I laugh, though it’s closer to a bark. “You may remember that the Selective Service has ordered me to appear in Greensburg, Pennsylvania, this very Wednesday, July tenth, for my military draft physical.”
“I do indeed remember, but may I remind you that you must also think—”
“I’m not thinking. I can’t think.”
He purses his lips and before he says anything else, I continue. “I can’t think past this physical. This deferment.”
“May I tell you something I haven’t discussed with you?”
“Sure.”
“Yesterday in the mail I got this.” He holds up a letter. He’s smiling with a kind of triumphant joy. “I waited up for you last night so that I might show it to you. Share it with you.”
He wants me to say something. I keep looking at him.
“Loyola University of Chicago, which institution shall shortly award me a Doctor of Philosophy degree in English Language and Literature, is prepared to accept you into its graduate program—”
“Wha—?”
“—and the English Department is prepared to offer you a teaching assistantship.”
He’s serious.
“Professor Khorvack, in four days I must appear at the Greensburg Armory with a whole lot of other young men and we will take off our clothes and be poked and prodded as a preliminary to being drafted into—”
“You must also prepare to carry on once you get a deferment from the draft.”
“I graduated from Allegheny College with a 2.2 cum. and I didn’t take the—the graduate tests—what are they?”
“GREs.”
“Yeah. And I haven’t applied to Loyola.”
He lifts his spine a little straighter. “I have taken the liberty of talking about you with Dr. Wilt, the head of the English Department graduate committee—”
He’s not kidding.
“—and as I am treasured by the Loyola University English Department and my word is trusted, all I asked is that they take a chance with you.”
He means it.
“And all I ask of you is that you let me touch my lips to your penis.”
Quicker than whatsisname’s wife I am become an appalled pillar of something or other.
And he knows he’s knocked me off balance. “You should experience it and it should be with someone who cares.”
Not completely off balance: “What makes you think I haven’t experienced it?”
He gets off the arm of the sofa and he kneels between my legs.
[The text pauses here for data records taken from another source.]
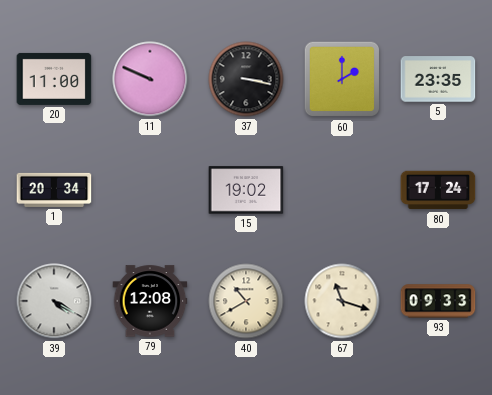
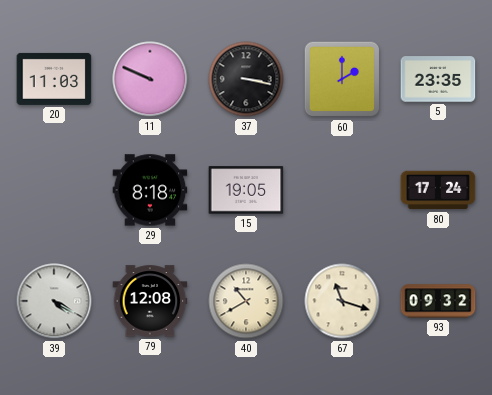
20: 11:00 -> 11:03
1: 20:34 -> none
29: none -> 8:18
15: 19:02 -> 19:05
93: 09:33 -> 09:32
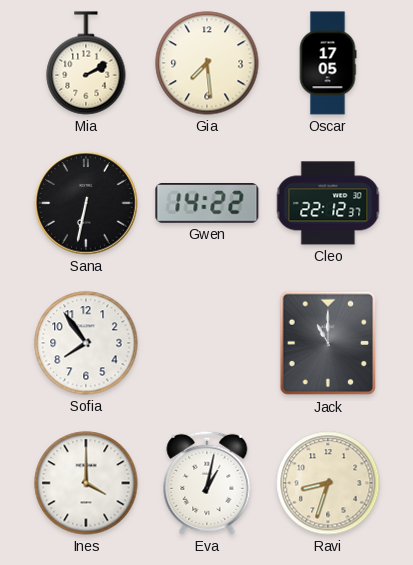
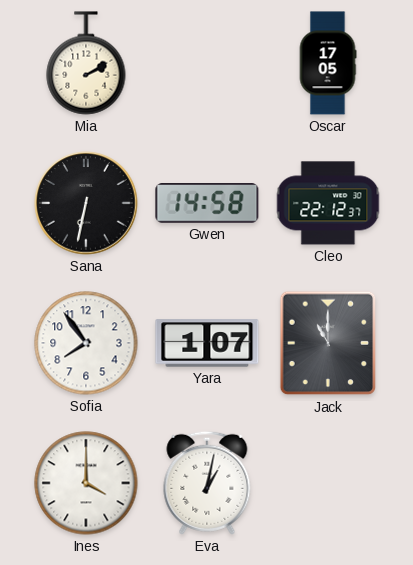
Gia: 7:29 -> none
Gwen: 14:22 -> 14:58
Yara: none -> 1:07
Ravi: 8:33 -> none
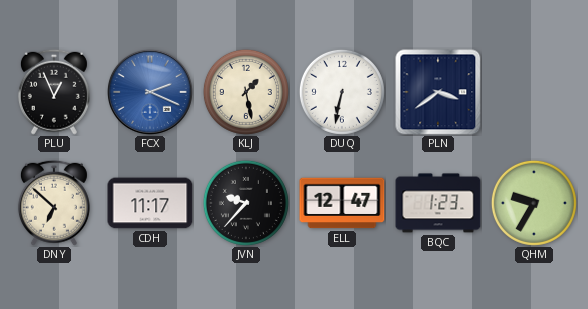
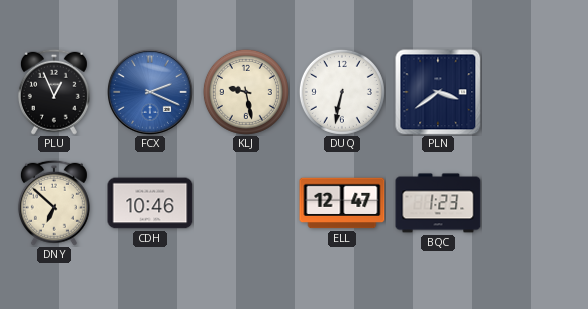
KLJ: 1:28 -> 9:28
CDH: 11:17 -> 10:46
JVN: 9:37 -> none
QHM: 9:35 -> none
Should I punch the creepy shit? With his good hand he unbuttons my pants and pulls the zipper down.
My dick is limp.
He works for it.
Last night I went downtown to find someone to spend the night with, but I couldn’t do it. So I came back up the hill and I went to the party at Baker’s apartment.
July 6, 1968
I tried the queer bit with Khorvack. It doesn’t work and I couldn’t stand it. He gave me $25 and he said he’d give me his $800 summer school salary and pay full expenses if I go to California with him at the end of the summer.
Whorting has agreed to write what he can to support a draft deferment for psychological reasons—though he isn’t hopeful—and the appointment with the draft psychiatrist isn’t until August 20.
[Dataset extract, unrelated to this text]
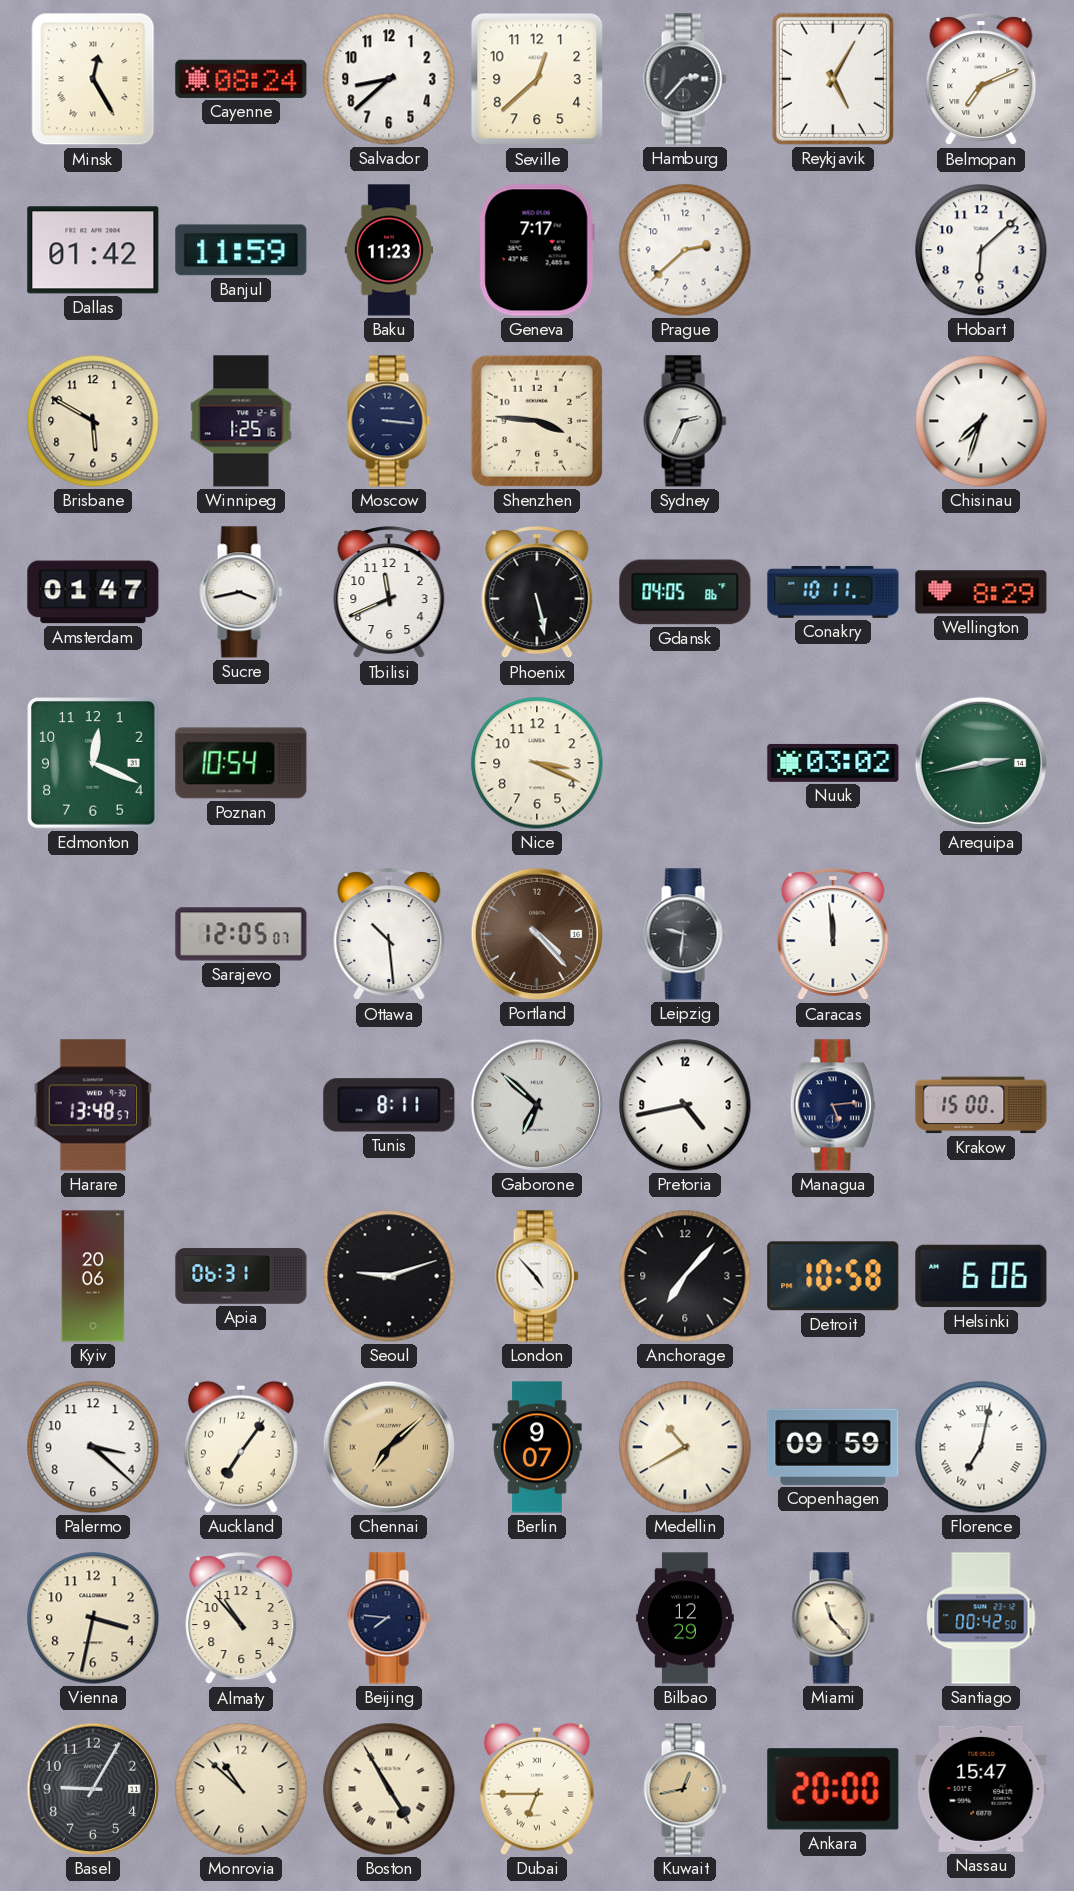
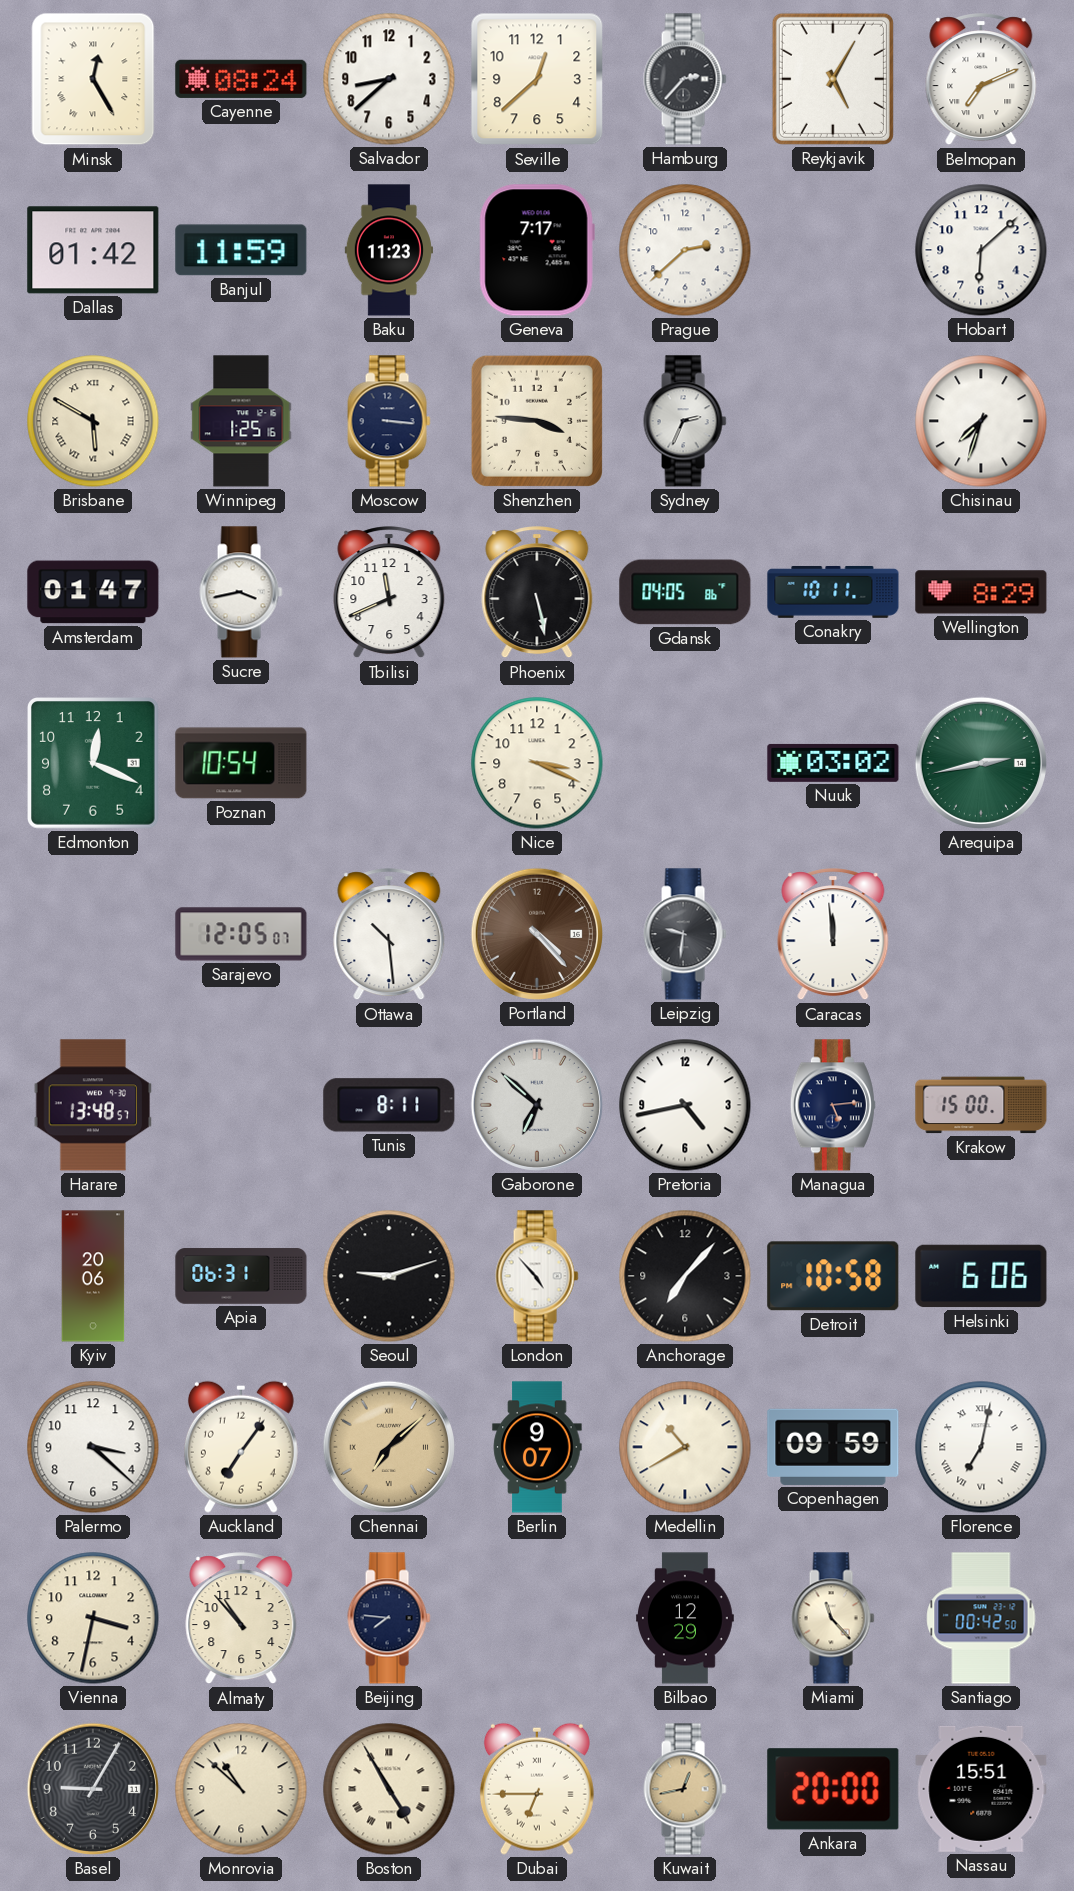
Brisbane numerals: Arabic -> Roman
Nassau: 15:47 -> 15:51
And I’m hoping that if I can forget my ego and my pride and open myself to Carolyn, maybe I can recover what I once thought I could have with her. I love her.
If I can get the deferment and if Carolyn will take the chance with me—well, two nearly impossible ifs.
In the meantime, I guess I’ll go to Loyola.
*****
Mom sent me a check for two hundred dollars and I bought a ’62 three-on-the-column Ford Falcon. In high school, when Carolyn was teaching me to drive a stick shift, she said one day I’d be grateful to her.
I’m driving myself home tomorrow because she said she’d see me.
The Crazy One in the Car is a work of fiction. Names, characters, places, and incidents are the product of the author’ imagination or are used fictitiously. Any resemblance to actual events, locales, or persons, living or dead, is entirely co-incidental.